Entries taken from a collection
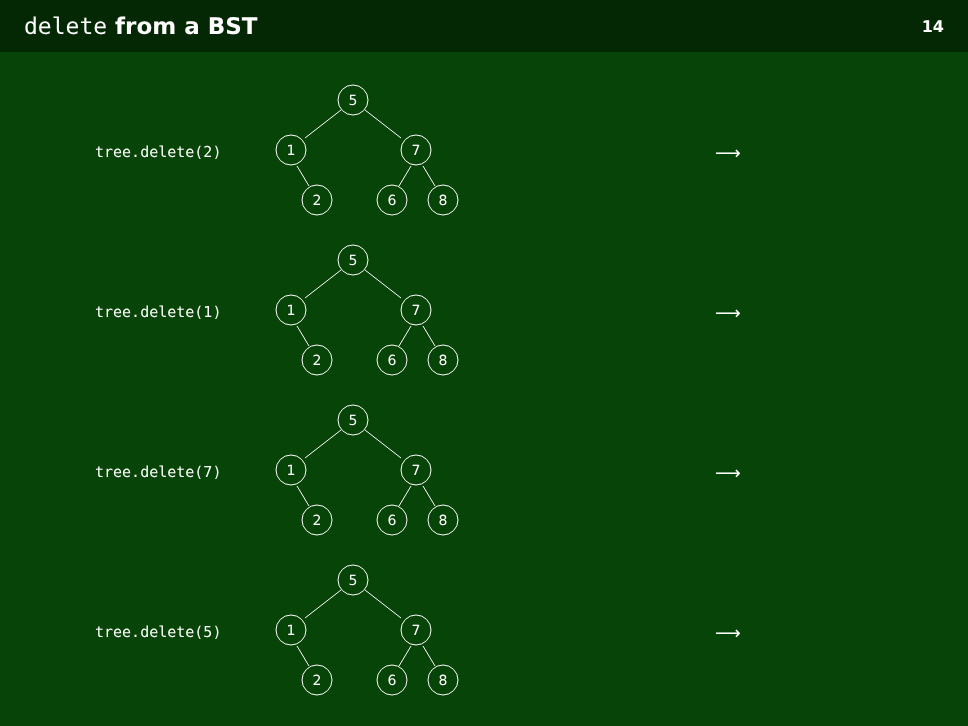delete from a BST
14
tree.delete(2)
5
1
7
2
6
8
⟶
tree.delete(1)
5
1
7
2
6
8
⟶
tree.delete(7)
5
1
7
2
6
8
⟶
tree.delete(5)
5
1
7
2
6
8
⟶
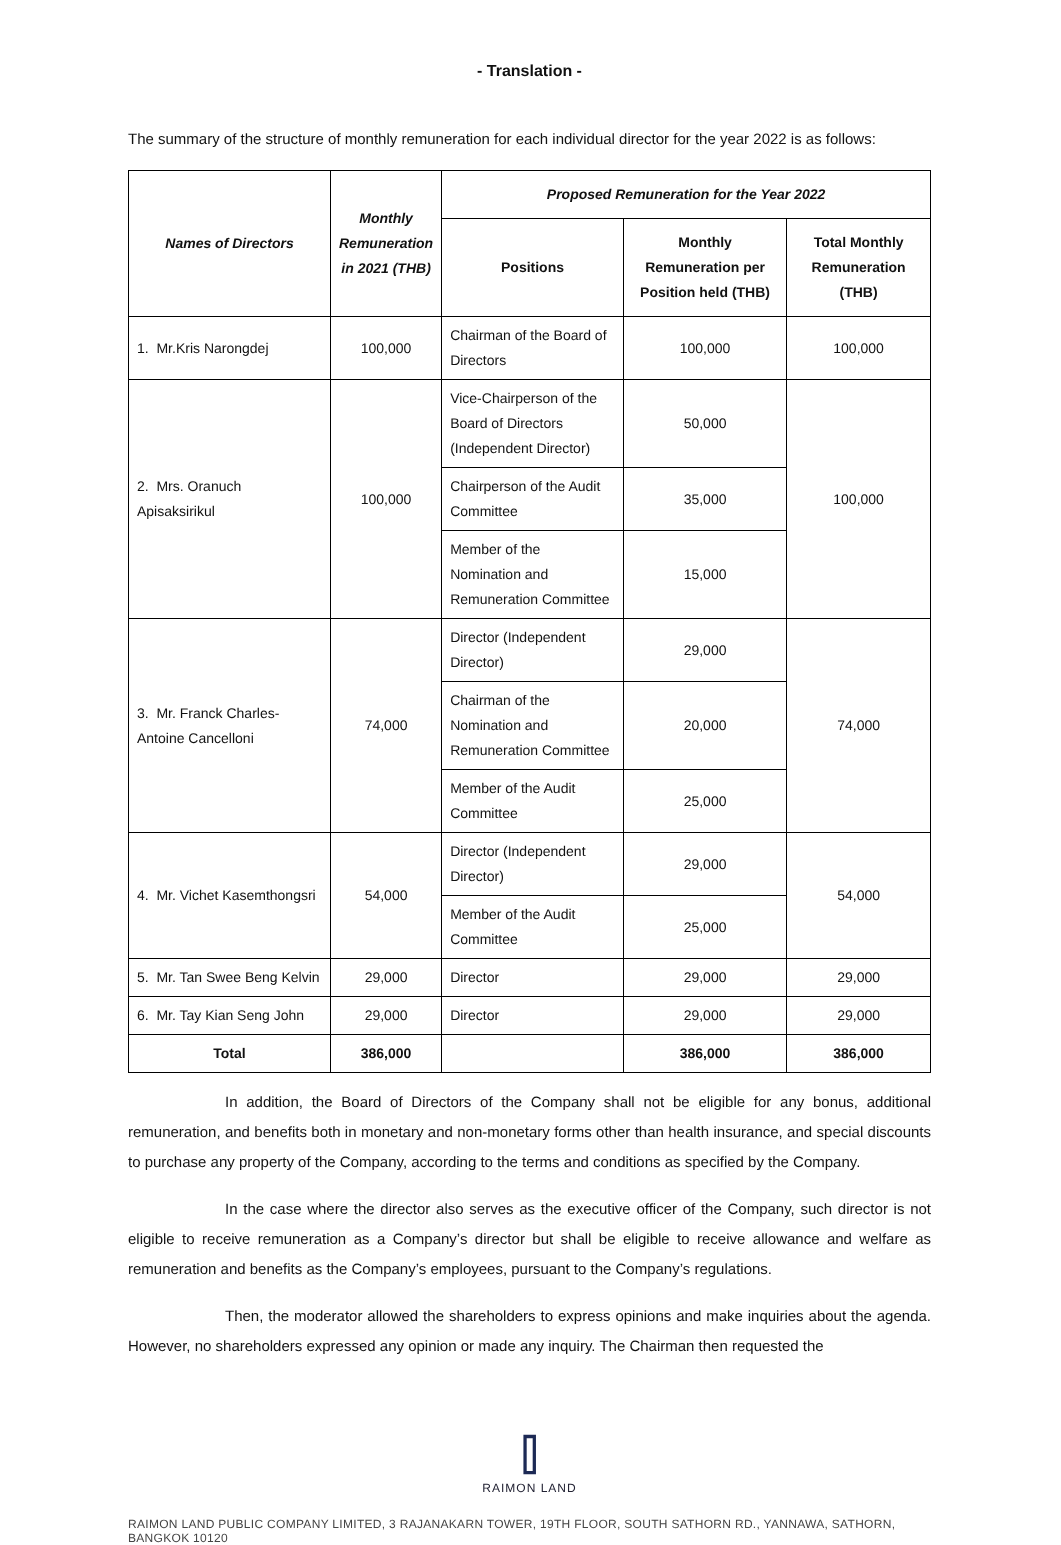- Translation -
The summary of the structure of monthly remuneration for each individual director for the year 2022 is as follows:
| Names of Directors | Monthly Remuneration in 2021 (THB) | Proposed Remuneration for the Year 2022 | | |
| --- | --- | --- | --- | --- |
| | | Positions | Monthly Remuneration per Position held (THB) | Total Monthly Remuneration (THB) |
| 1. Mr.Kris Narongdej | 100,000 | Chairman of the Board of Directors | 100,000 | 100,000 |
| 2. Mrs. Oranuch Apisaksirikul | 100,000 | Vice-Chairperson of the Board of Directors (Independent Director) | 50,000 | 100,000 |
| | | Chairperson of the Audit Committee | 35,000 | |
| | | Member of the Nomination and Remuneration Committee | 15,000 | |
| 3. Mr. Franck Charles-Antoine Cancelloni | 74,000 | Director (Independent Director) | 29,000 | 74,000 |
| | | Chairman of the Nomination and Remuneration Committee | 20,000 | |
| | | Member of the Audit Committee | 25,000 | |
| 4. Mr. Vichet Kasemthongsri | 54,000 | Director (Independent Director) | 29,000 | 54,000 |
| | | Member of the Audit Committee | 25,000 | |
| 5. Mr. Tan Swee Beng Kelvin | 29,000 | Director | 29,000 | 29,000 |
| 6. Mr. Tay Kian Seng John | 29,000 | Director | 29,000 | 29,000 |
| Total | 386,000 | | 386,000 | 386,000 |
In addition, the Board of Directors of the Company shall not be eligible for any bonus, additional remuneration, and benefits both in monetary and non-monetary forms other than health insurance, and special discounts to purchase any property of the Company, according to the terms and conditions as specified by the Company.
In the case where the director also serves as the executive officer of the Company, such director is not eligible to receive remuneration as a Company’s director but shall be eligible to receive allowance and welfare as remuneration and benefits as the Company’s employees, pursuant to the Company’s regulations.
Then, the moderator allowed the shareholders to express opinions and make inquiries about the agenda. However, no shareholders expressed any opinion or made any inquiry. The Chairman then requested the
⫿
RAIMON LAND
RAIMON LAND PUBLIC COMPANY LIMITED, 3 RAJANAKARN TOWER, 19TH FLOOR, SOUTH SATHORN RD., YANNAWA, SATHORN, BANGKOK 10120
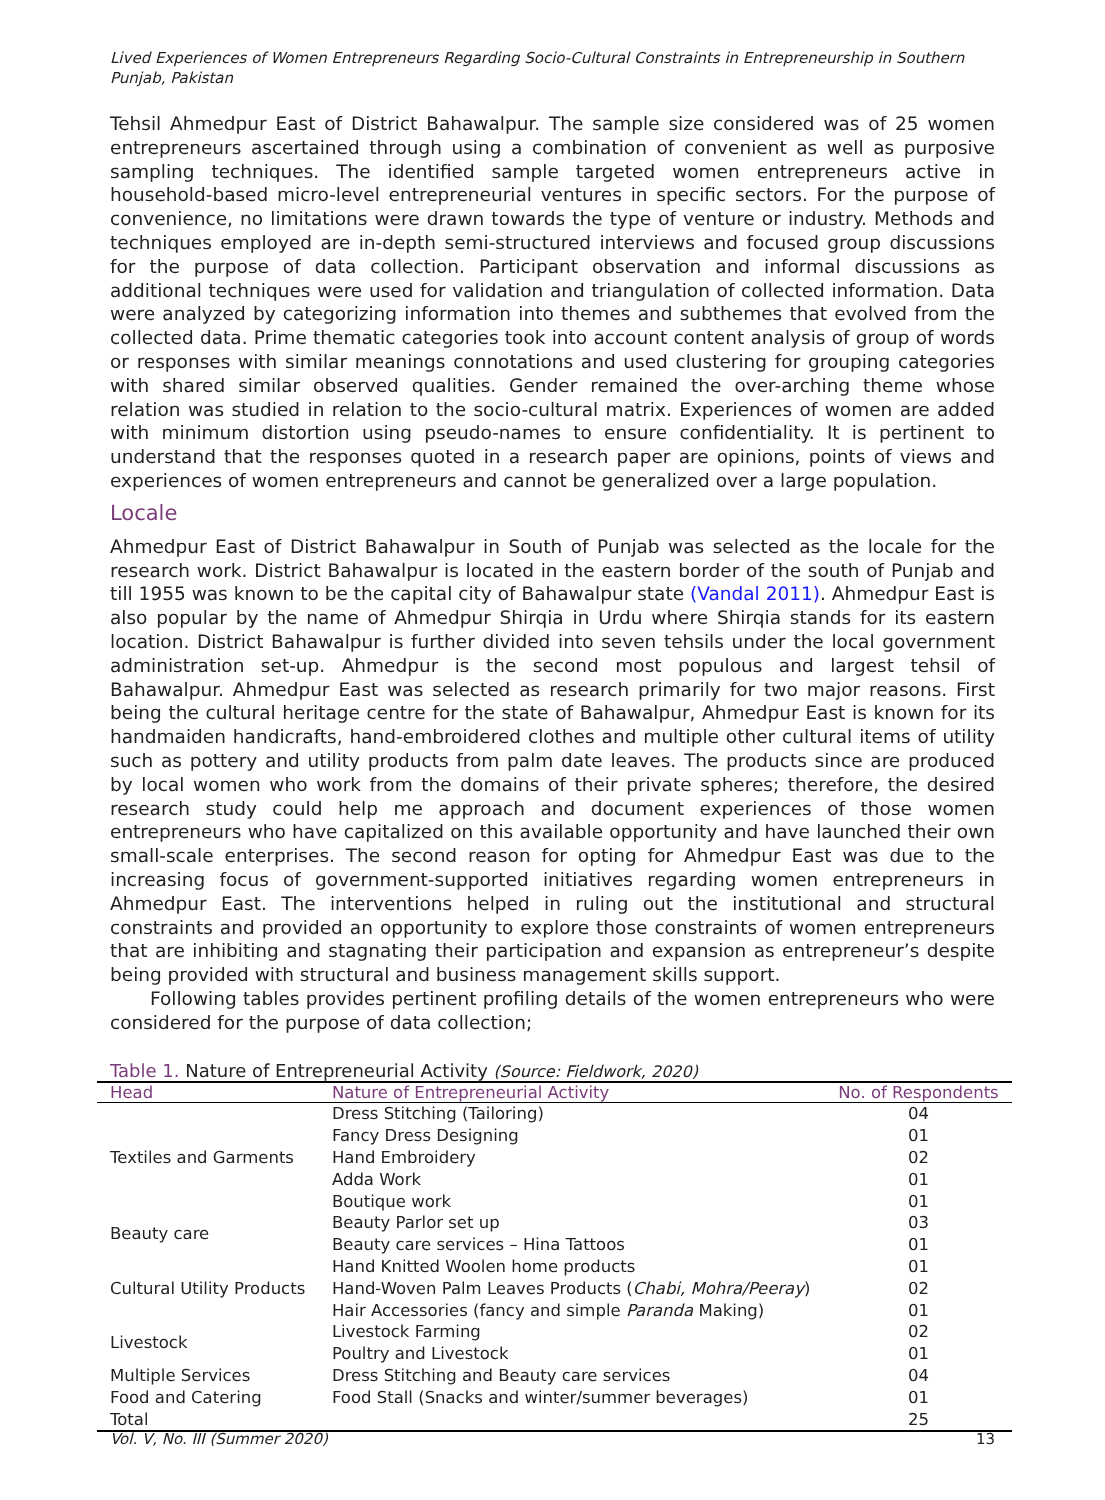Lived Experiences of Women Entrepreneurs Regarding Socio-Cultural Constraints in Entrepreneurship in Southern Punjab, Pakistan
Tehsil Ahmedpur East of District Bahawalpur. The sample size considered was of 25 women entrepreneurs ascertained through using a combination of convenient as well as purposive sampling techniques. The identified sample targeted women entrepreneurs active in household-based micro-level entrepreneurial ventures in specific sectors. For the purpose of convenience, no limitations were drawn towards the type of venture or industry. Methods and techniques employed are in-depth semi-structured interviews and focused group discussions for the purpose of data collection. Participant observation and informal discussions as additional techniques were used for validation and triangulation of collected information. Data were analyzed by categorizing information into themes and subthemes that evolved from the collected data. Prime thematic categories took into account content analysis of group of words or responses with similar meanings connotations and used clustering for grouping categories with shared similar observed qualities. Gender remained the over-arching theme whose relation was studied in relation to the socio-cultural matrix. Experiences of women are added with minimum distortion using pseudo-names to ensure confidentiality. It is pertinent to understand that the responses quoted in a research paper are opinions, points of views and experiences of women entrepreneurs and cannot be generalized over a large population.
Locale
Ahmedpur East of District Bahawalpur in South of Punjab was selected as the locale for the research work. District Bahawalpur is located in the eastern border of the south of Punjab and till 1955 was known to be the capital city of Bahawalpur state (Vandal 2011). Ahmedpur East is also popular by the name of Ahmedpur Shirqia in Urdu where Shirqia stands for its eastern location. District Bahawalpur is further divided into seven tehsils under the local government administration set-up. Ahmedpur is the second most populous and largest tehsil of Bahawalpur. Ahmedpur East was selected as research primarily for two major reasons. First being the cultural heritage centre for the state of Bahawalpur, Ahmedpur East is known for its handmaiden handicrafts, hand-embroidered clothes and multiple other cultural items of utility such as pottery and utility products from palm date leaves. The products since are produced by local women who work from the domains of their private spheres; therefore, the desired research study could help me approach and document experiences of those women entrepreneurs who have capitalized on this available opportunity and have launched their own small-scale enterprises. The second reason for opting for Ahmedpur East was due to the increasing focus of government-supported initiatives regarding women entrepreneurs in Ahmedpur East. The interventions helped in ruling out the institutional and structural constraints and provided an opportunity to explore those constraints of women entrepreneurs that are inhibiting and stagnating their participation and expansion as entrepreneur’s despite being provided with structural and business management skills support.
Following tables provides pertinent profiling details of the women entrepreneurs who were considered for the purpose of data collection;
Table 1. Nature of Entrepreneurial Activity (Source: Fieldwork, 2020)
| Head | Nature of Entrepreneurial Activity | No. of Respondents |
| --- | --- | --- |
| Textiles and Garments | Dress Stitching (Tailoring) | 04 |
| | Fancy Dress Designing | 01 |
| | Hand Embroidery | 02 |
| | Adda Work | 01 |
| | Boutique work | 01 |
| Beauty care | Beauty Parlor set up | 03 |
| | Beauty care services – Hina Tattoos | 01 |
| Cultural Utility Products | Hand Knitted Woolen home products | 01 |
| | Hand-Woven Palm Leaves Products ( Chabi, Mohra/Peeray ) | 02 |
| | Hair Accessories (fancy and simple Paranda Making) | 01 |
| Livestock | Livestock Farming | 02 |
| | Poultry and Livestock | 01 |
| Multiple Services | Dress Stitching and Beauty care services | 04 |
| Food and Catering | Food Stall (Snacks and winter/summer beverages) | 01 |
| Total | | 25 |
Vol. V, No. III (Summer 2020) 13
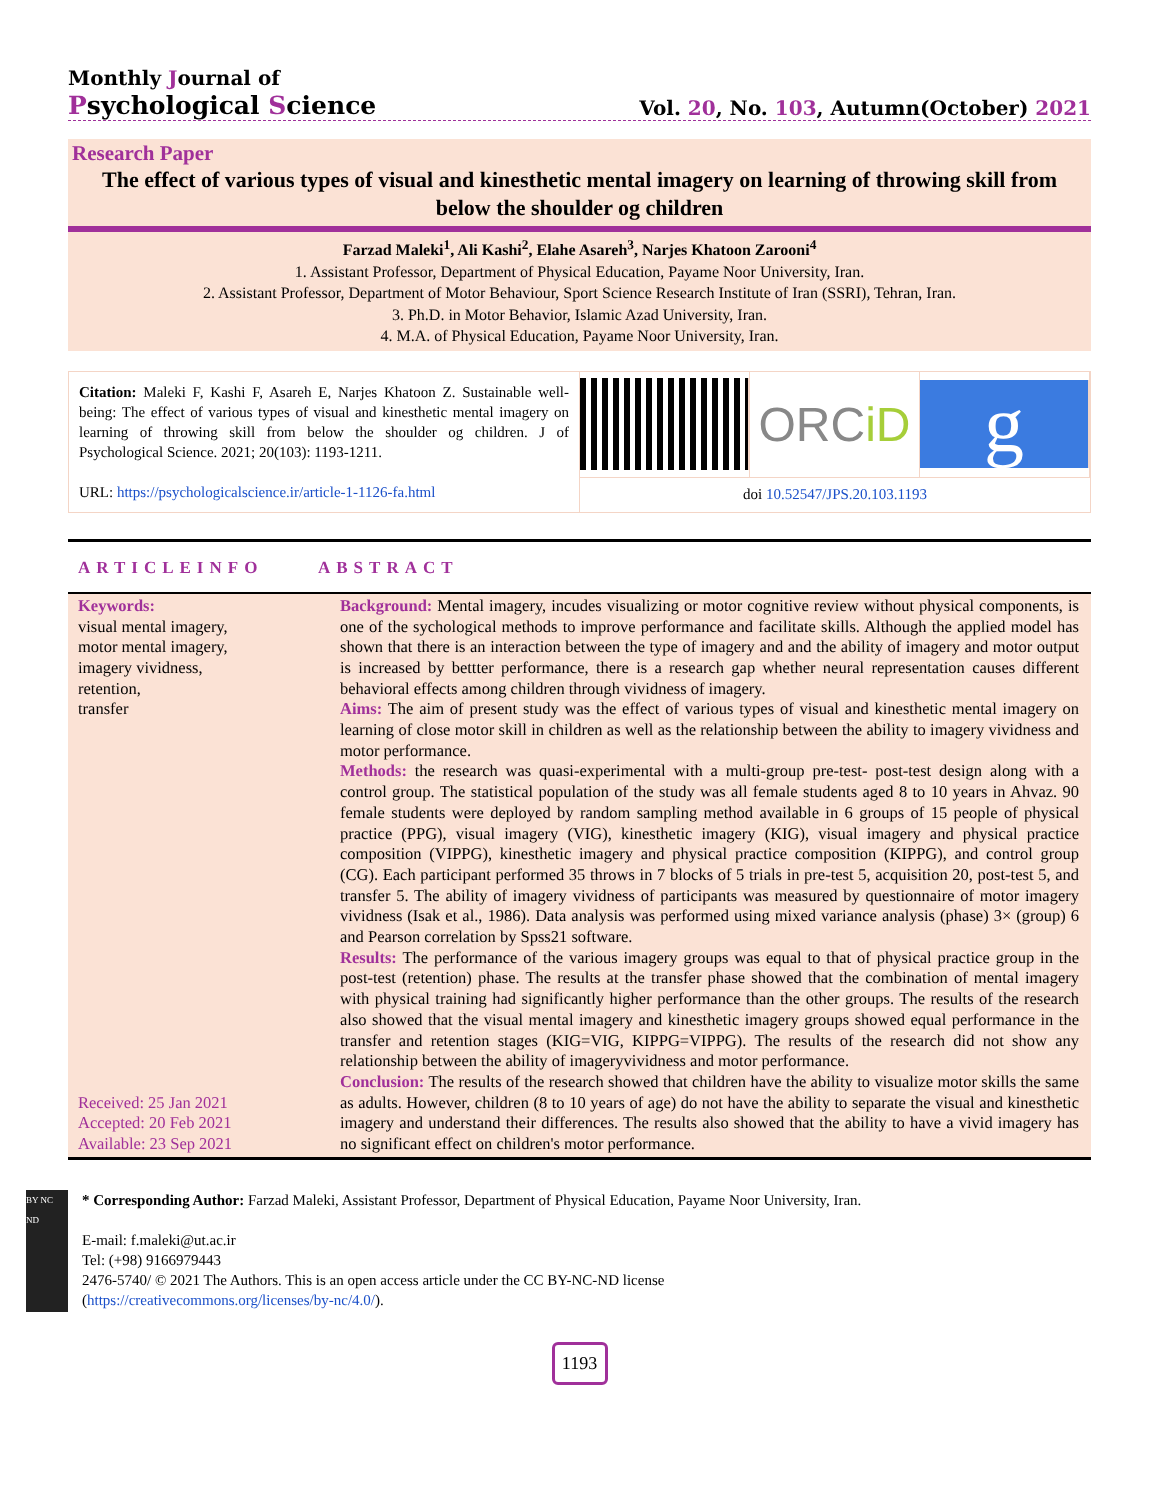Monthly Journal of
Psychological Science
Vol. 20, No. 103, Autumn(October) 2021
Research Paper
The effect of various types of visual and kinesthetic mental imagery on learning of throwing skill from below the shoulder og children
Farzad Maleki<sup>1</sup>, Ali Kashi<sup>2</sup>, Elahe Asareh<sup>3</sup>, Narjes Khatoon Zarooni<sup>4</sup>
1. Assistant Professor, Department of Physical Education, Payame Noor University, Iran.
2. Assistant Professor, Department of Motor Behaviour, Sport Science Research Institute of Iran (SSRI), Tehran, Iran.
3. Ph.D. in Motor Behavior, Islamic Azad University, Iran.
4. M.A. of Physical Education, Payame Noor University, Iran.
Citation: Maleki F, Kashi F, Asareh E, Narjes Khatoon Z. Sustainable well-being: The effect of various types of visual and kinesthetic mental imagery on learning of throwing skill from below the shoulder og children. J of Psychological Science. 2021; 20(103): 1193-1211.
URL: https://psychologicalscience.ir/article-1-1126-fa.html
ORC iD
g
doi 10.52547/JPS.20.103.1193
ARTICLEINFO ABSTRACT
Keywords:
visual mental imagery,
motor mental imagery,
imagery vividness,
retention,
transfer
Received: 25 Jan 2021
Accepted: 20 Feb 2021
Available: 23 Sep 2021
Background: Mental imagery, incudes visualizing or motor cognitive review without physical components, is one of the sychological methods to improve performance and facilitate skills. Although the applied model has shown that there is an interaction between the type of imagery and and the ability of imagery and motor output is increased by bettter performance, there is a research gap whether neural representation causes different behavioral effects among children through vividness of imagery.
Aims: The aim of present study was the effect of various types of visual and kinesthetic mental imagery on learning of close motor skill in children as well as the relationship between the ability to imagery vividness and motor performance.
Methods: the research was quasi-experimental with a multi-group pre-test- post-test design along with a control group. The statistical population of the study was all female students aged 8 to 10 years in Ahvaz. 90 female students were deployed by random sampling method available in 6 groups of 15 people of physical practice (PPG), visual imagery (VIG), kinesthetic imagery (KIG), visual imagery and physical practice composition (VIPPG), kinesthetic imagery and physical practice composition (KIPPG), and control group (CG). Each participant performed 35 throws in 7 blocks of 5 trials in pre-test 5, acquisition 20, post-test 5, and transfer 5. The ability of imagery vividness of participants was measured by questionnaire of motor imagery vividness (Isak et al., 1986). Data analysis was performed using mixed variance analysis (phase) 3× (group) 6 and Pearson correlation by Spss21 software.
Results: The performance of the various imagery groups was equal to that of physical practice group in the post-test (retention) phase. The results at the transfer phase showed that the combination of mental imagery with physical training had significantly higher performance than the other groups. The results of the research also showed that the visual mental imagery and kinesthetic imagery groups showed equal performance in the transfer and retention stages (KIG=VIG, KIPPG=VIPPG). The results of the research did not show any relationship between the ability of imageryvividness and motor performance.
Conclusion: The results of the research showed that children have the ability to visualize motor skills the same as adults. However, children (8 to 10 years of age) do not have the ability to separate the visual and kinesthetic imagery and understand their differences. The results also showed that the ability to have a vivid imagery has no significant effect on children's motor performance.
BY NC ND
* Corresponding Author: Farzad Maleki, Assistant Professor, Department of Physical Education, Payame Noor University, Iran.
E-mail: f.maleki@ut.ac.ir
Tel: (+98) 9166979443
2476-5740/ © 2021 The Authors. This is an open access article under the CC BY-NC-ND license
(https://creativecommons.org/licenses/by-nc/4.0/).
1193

| What you need to do |
Write down, word for word, the lines above from the one containing "set up | 03 |" through the one containing "Total | | 25 |", both ends included.

| Written answer |
| Beauty care | Beauty Parlor set up | 03 |
| | Beauty care services – Hina Tattoos | 01 |
| Cultural Utility Products | Hand Knitted Woolen home products | 01 |
| | Hand-Woven Palm Leaves Products ( Chabi, Mohra/Peeray ) | 02 |
| | Hair Accessories (fancy and simple Paranda Making) | 01 |
| Livestock | Livestock Farming | 02 |
| | Poultry and Livestock | 01 |
| Multiple Services | Dress Stitching and Beauty care services | 04 |
| Food and Catering | Food Stall (Snacks and winter/summer beverages) | 01 |
| Total | | 25 |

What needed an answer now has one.